__What you should do__.
Retrieve each line that contains the word "Colombia" from the entries below.
---- Dataset records
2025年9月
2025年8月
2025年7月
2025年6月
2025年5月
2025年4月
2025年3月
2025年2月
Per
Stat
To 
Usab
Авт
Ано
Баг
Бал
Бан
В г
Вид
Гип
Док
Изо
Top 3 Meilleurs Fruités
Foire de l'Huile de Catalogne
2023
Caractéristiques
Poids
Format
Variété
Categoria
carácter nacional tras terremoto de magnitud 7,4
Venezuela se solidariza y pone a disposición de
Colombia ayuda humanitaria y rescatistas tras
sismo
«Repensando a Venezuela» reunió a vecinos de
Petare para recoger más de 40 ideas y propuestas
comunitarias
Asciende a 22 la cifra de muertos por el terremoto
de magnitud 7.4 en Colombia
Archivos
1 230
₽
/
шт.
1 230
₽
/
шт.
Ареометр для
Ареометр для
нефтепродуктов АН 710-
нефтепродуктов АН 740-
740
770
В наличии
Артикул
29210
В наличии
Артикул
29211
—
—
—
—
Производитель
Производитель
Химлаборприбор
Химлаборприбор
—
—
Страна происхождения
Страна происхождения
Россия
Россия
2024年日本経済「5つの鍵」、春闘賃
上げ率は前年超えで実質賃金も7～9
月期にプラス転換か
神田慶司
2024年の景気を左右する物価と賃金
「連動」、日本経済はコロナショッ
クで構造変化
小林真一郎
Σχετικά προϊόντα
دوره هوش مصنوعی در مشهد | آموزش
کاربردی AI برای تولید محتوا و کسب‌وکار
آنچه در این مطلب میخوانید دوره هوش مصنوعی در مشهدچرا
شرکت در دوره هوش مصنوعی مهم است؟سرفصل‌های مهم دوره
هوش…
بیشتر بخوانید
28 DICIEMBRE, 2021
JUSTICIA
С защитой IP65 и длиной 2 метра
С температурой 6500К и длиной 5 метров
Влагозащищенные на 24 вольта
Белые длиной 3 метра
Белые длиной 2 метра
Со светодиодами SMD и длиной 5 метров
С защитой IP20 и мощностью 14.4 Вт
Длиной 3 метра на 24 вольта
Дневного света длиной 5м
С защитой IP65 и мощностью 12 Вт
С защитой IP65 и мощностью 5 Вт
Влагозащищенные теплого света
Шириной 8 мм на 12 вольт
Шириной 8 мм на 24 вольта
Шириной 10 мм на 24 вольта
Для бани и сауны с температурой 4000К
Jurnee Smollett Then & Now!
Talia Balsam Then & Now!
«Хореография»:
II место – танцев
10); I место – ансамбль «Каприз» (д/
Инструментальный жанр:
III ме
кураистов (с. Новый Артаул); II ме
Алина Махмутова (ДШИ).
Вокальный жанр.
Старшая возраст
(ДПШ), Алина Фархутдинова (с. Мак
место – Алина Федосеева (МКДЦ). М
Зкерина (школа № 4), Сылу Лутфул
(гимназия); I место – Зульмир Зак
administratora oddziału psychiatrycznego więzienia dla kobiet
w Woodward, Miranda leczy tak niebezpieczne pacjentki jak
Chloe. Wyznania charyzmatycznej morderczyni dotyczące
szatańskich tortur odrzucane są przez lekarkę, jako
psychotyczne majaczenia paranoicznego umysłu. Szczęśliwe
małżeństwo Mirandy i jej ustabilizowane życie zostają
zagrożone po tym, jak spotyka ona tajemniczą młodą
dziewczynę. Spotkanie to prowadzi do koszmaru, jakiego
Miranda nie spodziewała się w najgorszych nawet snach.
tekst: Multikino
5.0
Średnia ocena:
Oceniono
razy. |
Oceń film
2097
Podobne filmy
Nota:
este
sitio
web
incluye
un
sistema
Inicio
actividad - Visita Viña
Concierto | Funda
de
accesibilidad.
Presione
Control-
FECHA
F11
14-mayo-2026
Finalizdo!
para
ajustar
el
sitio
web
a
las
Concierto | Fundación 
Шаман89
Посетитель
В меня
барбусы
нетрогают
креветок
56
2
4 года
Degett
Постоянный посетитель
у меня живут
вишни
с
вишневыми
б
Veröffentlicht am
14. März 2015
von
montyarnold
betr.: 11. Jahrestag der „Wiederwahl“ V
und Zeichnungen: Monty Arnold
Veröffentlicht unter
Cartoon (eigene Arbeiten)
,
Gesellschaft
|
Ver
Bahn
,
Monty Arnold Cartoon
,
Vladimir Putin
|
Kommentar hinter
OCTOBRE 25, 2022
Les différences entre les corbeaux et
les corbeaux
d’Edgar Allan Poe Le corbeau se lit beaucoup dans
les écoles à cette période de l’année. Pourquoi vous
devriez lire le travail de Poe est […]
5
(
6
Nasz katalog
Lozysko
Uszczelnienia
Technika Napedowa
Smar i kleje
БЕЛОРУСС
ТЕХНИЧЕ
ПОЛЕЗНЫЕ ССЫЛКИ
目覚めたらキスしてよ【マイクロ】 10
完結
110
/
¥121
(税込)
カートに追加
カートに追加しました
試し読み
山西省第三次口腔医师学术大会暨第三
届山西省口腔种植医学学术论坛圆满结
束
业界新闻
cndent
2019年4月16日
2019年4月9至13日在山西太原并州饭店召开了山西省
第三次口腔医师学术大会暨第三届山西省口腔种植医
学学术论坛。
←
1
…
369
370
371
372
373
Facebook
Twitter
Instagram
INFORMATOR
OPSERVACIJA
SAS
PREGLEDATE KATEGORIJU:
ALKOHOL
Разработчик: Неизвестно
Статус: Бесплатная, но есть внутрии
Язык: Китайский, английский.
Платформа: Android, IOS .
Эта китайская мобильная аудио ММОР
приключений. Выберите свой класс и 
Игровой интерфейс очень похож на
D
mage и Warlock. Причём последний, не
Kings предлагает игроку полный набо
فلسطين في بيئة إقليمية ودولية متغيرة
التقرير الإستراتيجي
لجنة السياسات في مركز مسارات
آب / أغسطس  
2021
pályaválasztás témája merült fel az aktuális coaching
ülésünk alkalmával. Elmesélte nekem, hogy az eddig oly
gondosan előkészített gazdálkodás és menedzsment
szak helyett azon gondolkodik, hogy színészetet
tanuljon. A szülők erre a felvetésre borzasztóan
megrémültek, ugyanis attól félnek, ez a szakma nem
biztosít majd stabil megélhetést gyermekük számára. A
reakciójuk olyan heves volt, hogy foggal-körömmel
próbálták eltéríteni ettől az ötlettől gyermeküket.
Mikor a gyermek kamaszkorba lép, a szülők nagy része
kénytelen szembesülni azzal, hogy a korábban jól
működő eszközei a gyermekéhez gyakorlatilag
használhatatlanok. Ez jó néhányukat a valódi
--------
__Solution__.
Colombia ayuda humanitaria y rescatistas tras
de magnitud 7.4 en Colombia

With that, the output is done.